The author explains the concept of statistical fluctuations and dependant events very nicely using the Marching Scouts example.

Imagine a single queue of marching kids in a straight line with the leader at the beginning with other kids behind him. The goal is to transport all kids from point A to point B. Since no one can over take any one else, the speed of any kid cannot be faster than the kid in front of him. Therefore if the slowest kid - Charlie is walking much slower than the kid in front of him, the gap between them will increase. The kids behind Charles - even if faster than Charles will be limited to his speed.

This makes transporting all kids from point A to point B dependant on Charles speed.

However, intermittently, Charles (and other slow kids) will run up a little to catch up with the kid in front of them.
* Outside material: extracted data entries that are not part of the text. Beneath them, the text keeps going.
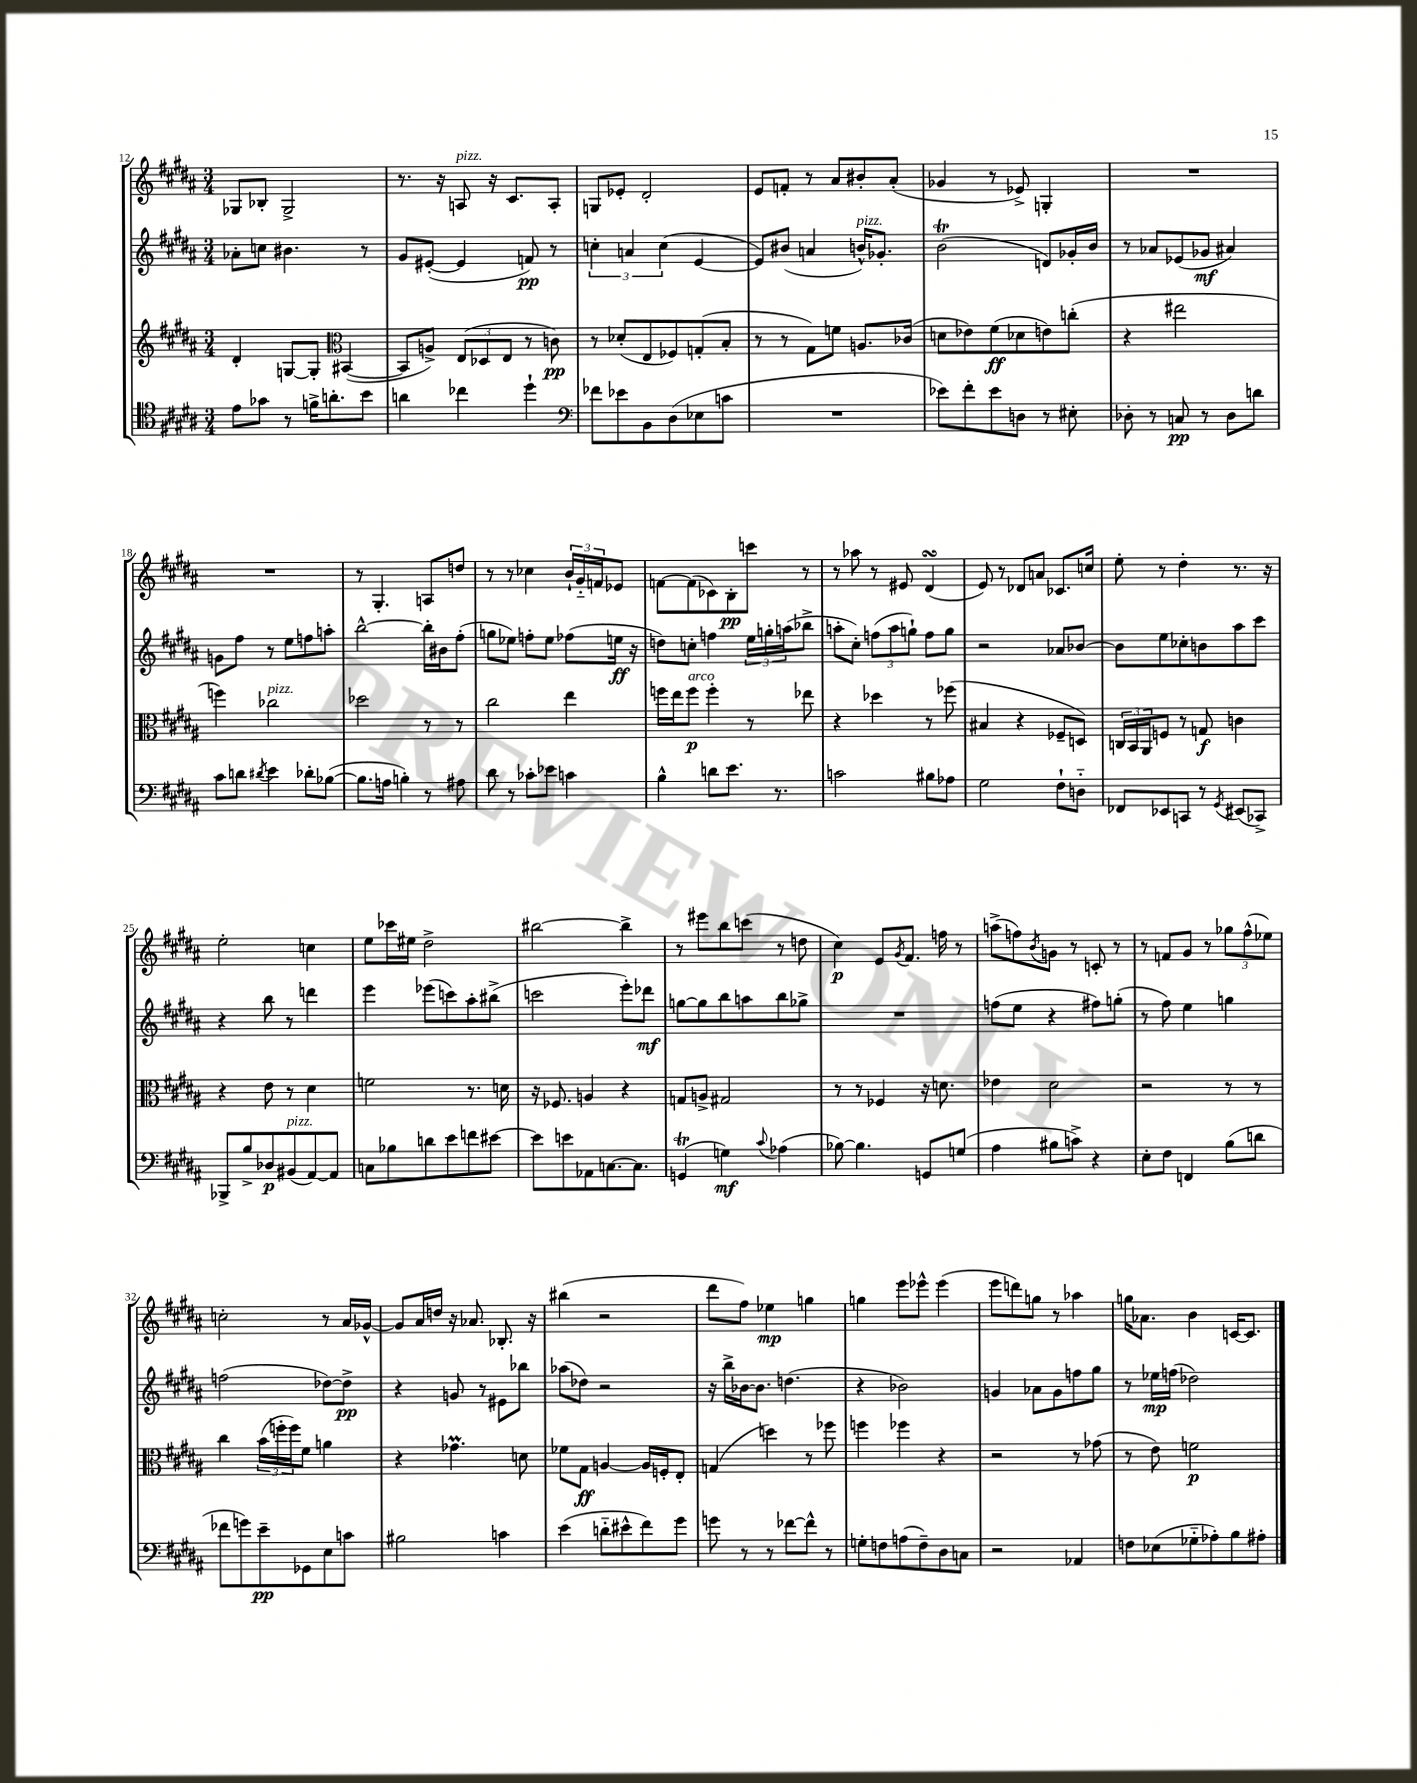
<<
\new StaffGroup <<
\new Staff = "s0" {
    \clef treble \key b \major \numericTimeSignature \time 3/4
    ges8 bes8-. ges2-> |
    r8. r16 a8^\markup { \italic "pizz." } r16 cis'8. a8-. |
    g8 ees'8-. dis'2-. |
    e'8 f'8-. r8 ais'8 bis'8-. ais'8-.( |
    ges'4 r8 ees'8->) g4-. |
    R2. |
    R2. |
    r8 gis4.-. a8 d''8 |
    r8 r8 ces''4 \tuplet 3/2 { b'16-! gis'16-_ f'16 } ees'8 |
    f'8~ f'8( ces'8) b8-.\pp c'''8 r8 |
    r8 aes''8 r8 eis'8 dis'4\turn( |
    e'8) r8 des'8 a'8 ces'8. c''16 |
    e''8-. r8 dis''4-. r8. r16 |
    e''2-. c''4 |
    e''8 ces'''16 eis''16 dis''2-> |
    bis''2~ bis''4-> |
    r8 eis'''8 b''8 c'''8( r8 d''8 |
    cis''4\p) e'8 \acciaccatura { gis'8 } fis'8. f''16 r8 |
    a''8->( f''8) \acciaccatura { b'8 } g'8 r8 c'8-. r8 |
    r8 f'8 gis'8 r8 \tuplet 3/2 { ges''8 fis''8-^( ees''8) } |
    c''2-. r8 ais'16 ges'16~-^ |
    ges'8 ais'16 d''16 r16 aes'8. bes8.-. r16 |
    bis''4( r2 |
    dis'''8 fis''8) ees''4\mp g''4 |
    g''4 e'''8 ees'''8-^ ees'''4( |
    e'''8 d'''8) g''8 r8 aes''4 |
    g''16 aes'8. b'4 c'16~ c'8. \bar "|." |
}
\new Staff = "s1" {
    \clef treble \key b \major \numericTimeSignature \time 3/4
    aes'8-. c''8 bis'4. r8 |
    gis'8 eis'8~-.( eis'4 f'8\pp) r8 |
    \tuplet 3/2 { c''4-. a'4 c''4( } e'4~ |
    e'8) bis'8( a'4 b'16-^^\markup { \italic "pizz." }) ges'8.-. |
    b'2\trill( d'8) ges'16-. b'16 |
    r8 aes'8 ees'8( ges'8\mf ais'4) |
    g'8 fis''8 r8 e''8 f''8 a''8-. |
    b''2~-^ b''16-. bis'16 fis''8-.( |
    g''8 ees''8) f''8-. ees''8 fes''8( e''16\ff r16 |
    d''8) c''8-. f''4 \tuplet 3/2 { e''16 g''16-. a''16( } bes''8-> |
    a''8-. cis''8-.) \tuplet 3/2 { f''8( a''8 g''8-!) } f''8 g''8 |
    r2 aes'8 bes'8~ |
    bes'8 e''8 ces''8-. b'8 ais''8 cis'''8 |
    r4 b''8 r8 d'''4 |
    e'''4 ees'''8( c'''8) ais''8-. bis''8->( |
    c'''2 e'''8-.) des'''8\mf |
    g''8~ g''8 b''8 a''8 b''8 ges''8-> |
    R2. |
    f''8( e''8 r4 fis''8) g''8-.( |
    r8 fis''8) e''4 g''4 |
    f''2( des''8~) des''8->\pp |
    r4 g'8 r8 eis'8 bes''8 |
    aes''8( des''8) r2 |
    r16 b''16-> bes'16~ bes'8. d''4.( |
    r4 bes'2) |
    g'4 aes'8 g'8 f''8 gis''8 |
    r8 ees''16\mp f''16( des''2) \bar "|." |
}
\new Staff = "s2" {
    \clef treble \key b \major \numericTimeSignature \time 3/4
    dis'4-. g8~ g8-. \clef alto bis,4~( |
    bis,8 a8->) \tuplet 3/2 { e8( des8 e8 } r8 c'8\pp) |
    r8 des'8-.( e8 fes8) g8-.( b8-. |
    r8 r8 gis8) f'8 a8. ces'16( |
    d'8 ees'8) fis'8\ff( des'8 e'8) c''8-.( |
    r4 eis''2 |
    f''4) ces''2^\markup { \italic "pizz." } |
    des''2 r8 r8 |
    cis''2 e''4 |
    f''16 e''16 f''8\p^\markup { \italic "arco" } f''4-. r8 ees''8 |
    r4 des''4 r8 fes''8( |
    bis4 r4 fes8-- d8) |
    \tuplet 3/2 { c16 b,16 ais,16 } f8 r8 g8\f c'4 |
    r4 e'8 r8 dis'4 |
    f'2 r8. d'16 |
    r16 fes8. a4 r4 |
    g8 a8-> gis2 |
    r8 r8 fes4 r16 d'8. |
    ees'4 dis'2 |
    r2 r8 r8 |
    cis''4 \tuplet 3/2 { b'16( f''16-. f''16) } fis'8 a'4 |
    r4 ges'4.\prall d'8 |
    fes'8 gis8\ff a4~ a16 f16-. e8-. |
    g4( d''4) r8 fes''8 |
    f''4 fes''4 r4 |
    r2 r8 ges'8( |
    r8 e'8) f'2\p \bar "|." |
}
\new Staff = "s3" {
    \clef tenor \key b \major \numericTimeSignature \time 3/4
    e'8 ges'8 r8 f'16-> a'8.-. b'8 |
    a'4 ces''4 dis''4-! |
    \clef bass fes'8 ees'8 b,8 dis8( ees8 c'8 |
    R2. |
    ees'8) fis'8-. ees'8 d8 r8 eis8-. |
    des8-. r8 c8\pp r8 des8 d'8 |
    cis'8 d'8 \acciaccatura { dis'8 } e'4 des'8-. bes8~( |
    bes8. a16 b4-.) r8 ais8 |
    dis'8 r8 ces'8-. ees'8 c'4 |
    b4-^ d'8 e'8. r8. |
    c'2 bis8 aes8 |
    gis2 fis8-! d8-_ |
    fes,8 ees,8 c,8 r8 \acciaccatura { gis,8 } eis,8( ces,8->) |
    bes,,8-> b8-> des8\p bis,8^\markup { \italic "pizz." }( ais,8~) ais,8 |
    c8 bes8 d'8 e'8 f'8 eis'8~ |
    eis'8 e'8 aes,8 c8.~ c8. |
    g,4\trill( g4\mf) \appoggiatura { cis'8 } aes4( |
    bes8~) bes4. g,8 g8( |
    ais4 bis8 c'8->) r4 |
    e8-. fis8 f,4 b8( d'8 |
    fes'8 g'8) e'8--\pp ges,8 e8 c'8 |
    bis2 c'4 |
    e'4( d'8-_ eis'8-^ fis'8) gis'8 |
    g'8 r8 r8 fes'8~ fes'8-^ r8 |
    g8-. f8 a8( f8--) dis8 c8 |
    r2 aes,4 |
    f8 ees8( ges8-_ aes8-.) b8 ais8-. \bar "|." |
}
>>
>>
\layout { \context { \Score currentBarNumber = #12 } }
Therefore the speed is never constant.

Applying this analogy to a production line, Charles is the bottle neck and the throughput of the entire line depends on the throughput of the bottleneck. As the speed of each kid is dependant on speed of kids ahead of him, this is the

**dependant events.**Just like the speed of the kids is not always same, production process is not always at the same speed. This is the

**statistical fluctuation.**Each kid, who is slower than the kid in front of him, is adding to the distance between the first scout and last scout. Therefore the statistical fluctuations add up. They do not average out.

There will always be someone who is the slowest; similarly there will always be a bottle neck in the system.